## Material supplied
%%

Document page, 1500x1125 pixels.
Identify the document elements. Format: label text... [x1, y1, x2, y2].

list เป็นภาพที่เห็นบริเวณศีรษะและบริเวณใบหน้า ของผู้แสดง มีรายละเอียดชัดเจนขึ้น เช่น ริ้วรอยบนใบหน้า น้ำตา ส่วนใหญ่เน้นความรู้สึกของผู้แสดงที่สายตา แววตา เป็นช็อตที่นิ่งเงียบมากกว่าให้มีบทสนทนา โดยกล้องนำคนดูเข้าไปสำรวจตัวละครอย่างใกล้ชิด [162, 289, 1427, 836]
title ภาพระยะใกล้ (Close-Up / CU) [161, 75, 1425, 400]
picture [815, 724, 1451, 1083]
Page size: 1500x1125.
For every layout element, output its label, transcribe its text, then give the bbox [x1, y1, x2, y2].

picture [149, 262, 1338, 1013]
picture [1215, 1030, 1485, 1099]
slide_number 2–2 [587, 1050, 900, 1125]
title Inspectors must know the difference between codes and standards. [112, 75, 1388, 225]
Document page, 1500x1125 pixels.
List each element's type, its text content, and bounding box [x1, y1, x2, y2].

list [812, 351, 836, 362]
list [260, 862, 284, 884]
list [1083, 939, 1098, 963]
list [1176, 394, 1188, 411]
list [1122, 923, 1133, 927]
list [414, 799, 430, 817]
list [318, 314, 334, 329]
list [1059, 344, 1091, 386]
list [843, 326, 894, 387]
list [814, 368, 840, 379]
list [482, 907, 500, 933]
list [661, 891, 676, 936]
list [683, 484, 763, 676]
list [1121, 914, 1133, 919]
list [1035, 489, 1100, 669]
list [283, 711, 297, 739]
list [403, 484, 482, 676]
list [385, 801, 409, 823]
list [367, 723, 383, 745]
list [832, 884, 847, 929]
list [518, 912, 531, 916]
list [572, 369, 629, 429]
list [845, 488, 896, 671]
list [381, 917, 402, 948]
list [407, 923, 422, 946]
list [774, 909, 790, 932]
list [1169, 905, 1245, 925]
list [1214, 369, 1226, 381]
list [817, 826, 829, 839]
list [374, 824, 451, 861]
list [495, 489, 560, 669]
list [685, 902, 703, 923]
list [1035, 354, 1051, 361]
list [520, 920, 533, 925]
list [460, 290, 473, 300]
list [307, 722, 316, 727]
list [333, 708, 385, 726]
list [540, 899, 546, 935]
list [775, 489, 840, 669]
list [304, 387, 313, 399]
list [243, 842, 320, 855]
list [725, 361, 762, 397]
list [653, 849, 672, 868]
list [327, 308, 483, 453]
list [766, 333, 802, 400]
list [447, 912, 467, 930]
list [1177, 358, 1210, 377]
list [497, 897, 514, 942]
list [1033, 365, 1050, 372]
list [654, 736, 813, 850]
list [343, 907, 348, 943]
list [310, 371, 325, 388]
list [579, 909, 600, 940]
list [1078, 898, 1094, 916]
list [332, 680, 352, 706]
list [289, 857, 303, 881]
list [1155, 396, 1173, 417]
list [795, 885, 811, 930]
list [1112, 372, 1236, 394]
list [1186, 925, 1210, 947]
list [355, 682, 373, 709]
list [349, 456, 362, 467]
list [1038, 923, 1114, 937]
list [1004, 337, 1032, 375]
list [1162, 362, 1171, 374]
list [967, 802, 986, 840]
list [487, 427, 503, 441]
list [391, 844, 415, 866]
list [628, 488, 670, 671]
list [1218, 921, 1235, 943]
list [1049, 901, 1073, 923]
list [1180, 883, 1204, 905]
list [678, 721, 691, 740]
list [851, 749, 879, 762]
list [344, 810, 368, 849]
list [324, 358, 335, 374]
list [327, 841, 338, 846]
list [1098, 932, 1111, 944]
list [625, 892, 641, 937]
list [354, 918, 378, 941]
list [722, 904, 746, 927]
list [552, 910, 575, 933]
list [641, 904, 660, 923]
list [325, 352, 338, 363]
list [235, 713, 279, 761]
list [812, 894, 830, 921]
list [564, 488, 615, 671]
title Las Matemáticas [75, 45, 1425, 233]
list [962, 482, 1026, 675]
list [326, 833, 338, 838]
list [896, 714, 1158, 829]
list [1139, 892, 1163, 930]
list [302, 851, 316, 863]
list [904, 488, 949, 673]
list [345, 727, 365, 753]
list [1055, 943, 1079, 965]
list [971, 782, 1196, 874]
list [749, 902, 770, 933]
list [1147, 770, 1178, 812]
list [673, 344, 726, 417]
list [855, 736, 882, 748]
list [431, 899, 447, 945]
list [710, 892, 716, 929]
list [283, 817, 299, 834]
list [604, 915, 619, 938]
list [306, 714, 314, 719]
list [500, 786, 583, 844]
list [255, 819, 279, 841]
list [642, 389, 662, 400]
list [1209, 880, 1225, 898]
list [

%%

Output all of the records, keeping every word exact.

## Task output
Document page, 1500x1125 pixels.
Identify the document elements. Format: label text... [x1, y1, x2, y2].

list เป็นภาพที่เห็นบริเวณศีรษะและบริเวณใบหน้า ของผู้แสดง มีรายละเอียดชัดเจนขึ้น เช่น ริ้วรอยบนใบหน้า น้ำตา ส่วนใหญ่เน้นความรู้สึกของผู้แสดงที่สายตา แววตา เป็นช็อตที่นิ่งเงียบมากกว่าให้มีบทสนทนา โดยกล้องนำคนดูเข้าไปสำรวจตัวละครอย่างใกล้ชิด [162, 289, 1427, 836]
title ภาพระยะใกล้ (Close-Up / CU) [161, 75, 1425, 400]
picture [815, 724, 1451, 1083]
Page size: 1500x1125.
For every layout element, output its label, transcribe its text, then give the bbox [x1, y1, x2, y2].

picture [149, 262, 1338, 1013]
picture [1215, 1030, 1485, 1099]
slide_number 2–2 [587, 1050, 900, 1125]
title Inspectors must know the difference between codes and standards. [112, 75, 1388, 225]
Document page, 1500x1125 pixels.
List each element's type, its text content, and bounding box [x1, y1, x2, y2].

list [812, 351, 836, 362]
list [260, 862, 284, 884]
list [1083, 939, 1098, 963]
list [1176, 394, 1188, 411]
list [1122, 923, 1133, 927]
list [414, 799, 430, 817]
list [318, 314, 334, 329]
list [1059, 344, 1091, 386]
list [843, 326, 894, 387]
list [814, 368, 840, 379]
list [482, 907, 500, 933]
list [661, 891, 676, 936]
list [683, 484, 763, 676]
list [1121, 914, 1133, 919]
list [1035, 489, 1100, 669]
list [283, 711, 297, 739]
list [403, 484, 482, 676]
list [385, 801, 409, 823]
list [367, 723, 383, 745]
list [832, 884, 847, 929]
list [518, 912, 531, 916]
list [572, 369, 629, 429]
list [845, 488, 896, 671]
list [381, 917, 402, 948]
list [407, 923, 422, 946]
list [774, 909, 790, 932]
list [1169, 905, 1245, 925]
list [1214, 369, 1226, 381]
list [817, 826, 829, 839]
list [374, 824, 451, 861]
list [495, 489, 560, 669]
list [685, 902, 703, 923]
list [1035, 354, 1051, 361]
list [520, 920, 533, 925]
list [460, 290, 473, 300]
list [307, 722, 316, 727]
list [333, 708, 385, 726]
list [540, 899, 546, 935]
list [775, 489, 840, 669]
list [304, 387, 313, 399]
list [243, 842, 320, 855]
list [725, 361, 762, 397]
list [653, 849, 672, 868]
list [327, 308, 483, 453]
list [766, 333, 802, 400]
list [447, 912, 467, 930]
list [1177, 358, 1210, 377]
list [497, 897, 514, 942]
list [1033, 365, 1050, 372]
list [654, 736, 813, 850]
list [343, 907, 348, 943]
list [310, 371, 325, 388]
list [579, 909, 600, 940]
list [1078, 898, 1094, 916]
list [332, 680, 352, 706]
list [289, 857, 303, 881]
list [1155, 396, 1173, 417]
list [795, 885, 811, 930]
list [1112, 372, 1236, 394]
list [1186, 925, 1210, 947]
list [355, 682, 373, 709]
list [349, 456, 362, 467]
list [1038, 923, 1114, 937]
list [1004, 337, 1032, 375]
list [1162, 362, 1171, 374]
list [967, 802, 986, 840]
list [487, 427, 503, 441]
list [391, 844, 415, 866]
list [628, 488, 670, 671]
list [1218, 921, 1235, 943]
list [1049, 901, 1073, 923]
list [1180, 883, 1204, 905]
list [678, 721, 691, 740]
list [851, 749, 879, 762]
list [344, 810, 368, 849]
list [324, 358, 335, 374]
list [327, 841, 338, 846]
list [1098, 932, 1111, 944]
list [625, 892, 641, 937]
list [354, 918, 378, 941]
list [722, 904, 746, 927]
list [552, 910, 575, 933]
list [641, 904, 660, 923]
list [325, 352, 338, 363]
list [235, 713, 279, 761]
list [812, 894, 830, 921]
list [564, 488, 615, 671]
title Las Matemáticas [75, 45, 1425, 233]
list [962, 482, 1026, 675]
list [326, 833, 338, 838]
list [896, 714, 1158, 829]
list [1139, 892, 1163, 930]
list [302, 851, 316, 863]
list [904, 488, 949, 673]
list [345, 727, 365, 753]
list [1055, 943, 1079, 965]
list [971, 782, 1196, 874]
list [749, 902, 770, 933]
list [1147, 770, 1178, 812]
list [673, 344, 726, 417]
list [855, 736, 882, 748]
list [431, 899, 447, 945]
list [710, 892, 716, 929]
list [283, 817, 299, 834]
list [604, 915, 619, 938]
list [306, 714, 314, 719]
list [500, 786, 583, 844]
list [255, 819, 279, 841]
list [642, 389, 662, 400]
list [1209, 880, 1225, 898]
list [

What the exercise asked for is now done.